Collected data
----------

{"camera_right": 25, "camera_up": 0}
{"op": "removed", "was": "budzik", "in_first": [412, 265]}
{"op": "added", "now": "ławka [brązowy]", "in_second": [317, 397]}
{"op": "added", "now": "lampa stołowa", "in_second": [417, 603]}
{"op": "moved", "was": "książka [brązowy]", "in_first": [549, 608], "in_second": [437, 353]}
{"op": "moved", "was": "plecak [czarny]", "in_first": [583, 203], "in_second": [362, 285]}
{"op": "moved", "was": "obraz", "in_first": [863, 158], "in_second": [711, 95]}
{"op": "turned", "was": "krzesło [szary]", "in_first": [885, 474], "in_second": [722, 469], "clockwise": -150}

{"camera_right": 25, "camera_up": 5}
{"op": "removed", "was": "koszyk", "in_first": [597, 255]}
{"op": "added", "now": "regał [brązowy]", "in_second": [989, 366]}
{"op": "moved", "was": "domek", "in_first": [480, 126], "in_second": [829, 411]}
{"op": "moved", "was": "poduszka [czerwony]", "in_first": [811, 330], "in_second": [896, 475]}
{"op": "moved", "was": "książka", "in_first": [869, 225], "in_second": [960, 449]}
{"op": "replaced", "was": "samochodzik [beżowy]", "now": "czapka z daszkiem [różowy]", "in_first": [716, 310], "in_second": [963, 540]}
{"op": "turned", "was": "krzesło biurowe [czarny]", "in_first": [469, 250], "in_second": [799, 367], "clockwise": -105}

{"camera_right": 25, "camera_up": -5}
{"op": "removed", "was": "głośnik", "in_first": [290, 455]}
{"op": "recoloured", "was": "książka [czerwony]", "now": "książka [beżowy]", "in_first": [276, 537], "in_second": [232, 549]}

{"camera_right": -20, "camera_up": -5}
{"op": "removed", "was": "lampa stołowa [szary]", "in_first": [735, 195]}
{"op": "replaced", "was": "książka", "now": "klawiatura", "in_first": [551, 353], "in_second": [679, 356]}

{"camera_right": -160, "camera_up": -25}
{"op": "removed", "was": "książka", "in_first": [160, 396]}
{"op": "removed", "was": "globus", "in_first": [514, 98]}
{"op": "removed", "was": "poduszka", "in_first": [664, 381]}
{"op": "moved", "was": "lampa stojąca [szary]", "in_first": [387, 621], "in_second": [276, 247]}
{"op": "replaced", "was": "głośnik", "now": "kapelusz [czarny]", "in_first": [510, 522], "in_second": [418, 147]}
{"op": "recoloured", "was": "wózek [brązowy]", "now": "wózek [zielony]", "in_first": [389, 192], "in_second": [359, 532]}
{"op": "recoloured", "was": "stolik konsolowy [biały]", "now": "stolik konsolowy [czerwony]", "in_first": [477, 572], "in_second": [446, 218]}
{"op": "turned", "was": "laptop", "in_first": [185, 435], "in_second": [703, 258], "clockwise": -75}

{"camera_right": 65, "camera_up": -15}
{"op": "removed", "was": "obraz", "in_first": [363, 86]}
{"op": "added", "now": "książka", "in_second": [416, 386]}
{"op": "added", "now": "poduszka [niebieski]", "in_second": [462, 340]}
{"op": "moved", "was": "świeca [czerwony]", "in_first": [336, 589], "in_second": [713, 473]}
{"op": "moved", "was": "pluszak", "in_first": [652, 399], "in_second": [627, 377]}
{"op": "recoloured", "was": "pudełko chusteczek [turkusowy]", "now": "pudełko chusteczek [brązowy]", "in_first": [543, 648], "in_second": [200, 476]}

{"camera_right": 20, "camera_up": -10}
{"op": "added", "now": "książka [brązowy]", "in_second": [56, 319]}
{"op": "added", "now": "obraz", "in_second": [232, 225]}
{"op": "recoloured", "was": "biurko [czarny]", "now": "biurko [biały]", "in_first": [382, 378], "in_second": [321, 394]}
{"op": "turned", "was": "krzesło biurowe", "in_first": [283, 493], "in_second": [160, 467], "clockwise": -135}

----------

Work order: Set down the records again in full. Match them exactly.

Answer for this exercise:
{"camera_right": 25, "camera_up": 0}
{"op": "removed", "was": "budzik", "in_first": [412, 265]}
{"op": "added", "now": "ławka [brązowy]", "in_second": [317, 397]}
{"op": "added", "now": "lampa stołowa", "in_second": [417, 603]}
{"op": "moved", "was": "książka [brązowy]", "in_first": [549, 608], "in_second": [437, 353]}
{"op": "moved", "was": "plecak [czarny]", "in_first": [583, 203], "in_second": [362, 285]}
{"op": "moved", "was": "obraz", "in_first": [863, 158], "in_second": [711, 95]}
{"op": "turned", "was": "krzesło [szary]", "in_first": [885, 474], "in_second": [722, 469], "clockwise": -150}

{"camera_right": 25, "camera_up": 5}
{"op": "removed", "was": "koszyk", "in_first": [597, 255]}
{"op": "added", "now": "regał [brązowy]", "in_second": [989, 366]}
{"op": "moved", "was": "domek", "in_first": [480, 126], "in_second": [829, 411]}
{"op": "moved", "was": "poduszka [czerwony]", "in_first": [811, 330], "in_second": [896, 475]}
{"op": "moved", "was": "książka", "in_first": [869, 225], "in_second": [960, 449]}
{"op": "replaced", "was": "samochodzik [beżowy]", "now": "czapka z daszkiem [różowy]", "in_first": [716, 310], "in_second": [963, 540]}
{"op": "turned", "was": "krzesło biurowe [czarny]", "in_first": [469, 250], "in_second": [799, 367], "clockwise": -105}

{"camera_right": 25, "camera_up": -5}
{"op": "removed", "was": "głośnik", "in_first": [290, 455]}
{"op": "recoloured", "was": "książka [czerwony]", "now": "książka [beżowy]", "in_first": [276, 537], "in_second": [232, 549]}

{"camera_right": -20, "camera_up": -5}
{"op": "removed", "was": "lampa stołowa [szary]", "in_first": [735, 195]}
{"op": "replaced", "was": "książka", "now": "klawiatura", "in_first": [551, 353], "in_second": [679, 356]}

{"camera_right": -160, "camera_up": -25}
{"op": "removed", "was": "książka", "in_first": [160, 396]}
{"op": "removed", "was": "globus", "in_first": [514, 98]}
{"op": "removed", "was": "poduszka", "in_first": [664, 381]}
{"op": "moved", "was": "lampa stojąca [szary]", "in_first": [387, 621], "in_second": [276, 247]}
{"op": "replaced", "was": "głośnik", "now": "kapelusz [czarny]", "in_first": [510, 522], "in_second": [418, 147]}
{"op": "recoloured", "was": "wózek [brązowy]", "now": "wózek [zielony]", "in_first": [389, 192], "in_second": [359, 532]}
{"op": "recoloured", "was": "stolik konsolowy [biały]", "now": "stolik konsolowy [czerwony]", "in_first": [477, 572], "in_second": [446, 218]}
{"op": "turned", "was": "laptop", "in_first": [185, 435], "in_second": [703, 258], "clockwise": -75}

{"camera_right": 65, "camera_up": -15}
{"op": "removed", "was": "obraz", "in_first": [363, 86]}
{"op": "added", "now": "książka", "in_second": [416, 386]}
{"op": "added", "now": "poduszka [niebieski]", "in_second": [462, 340]}
{"op": "moved", "was": "świeca [czerwony]", "in_first": [336, 589], "in_second": [713, 473]}
{"op": "moved", "was": "pluszak", "in_first": [652, 399], "in_second": [627, 377]}
{"op": "recoloured", "was": "pudełko chusteczek [turkusowy]", "now": "pudełko chusteczek [brązowy]", "in_first": [543, 648], "in_second": [200, 476]}

{"camera_right": 20, "camera_up": -10}
{"op": "added", "now": "książka [brązowy]", "in_second": [56, 319]}
{"op": "added", "now": "obraz", "in_second": [232, 225]}
{"op": "recoloured", "was": "biurko [czarny]", "now": "biurko [biały]", "in_first": [382, 378], "in_second": [321, 394]}
{"op": "turned", "was": "krzesło biurowe", "in_first": [283, 493], "in_second": [160, 467], "clockwise": -135}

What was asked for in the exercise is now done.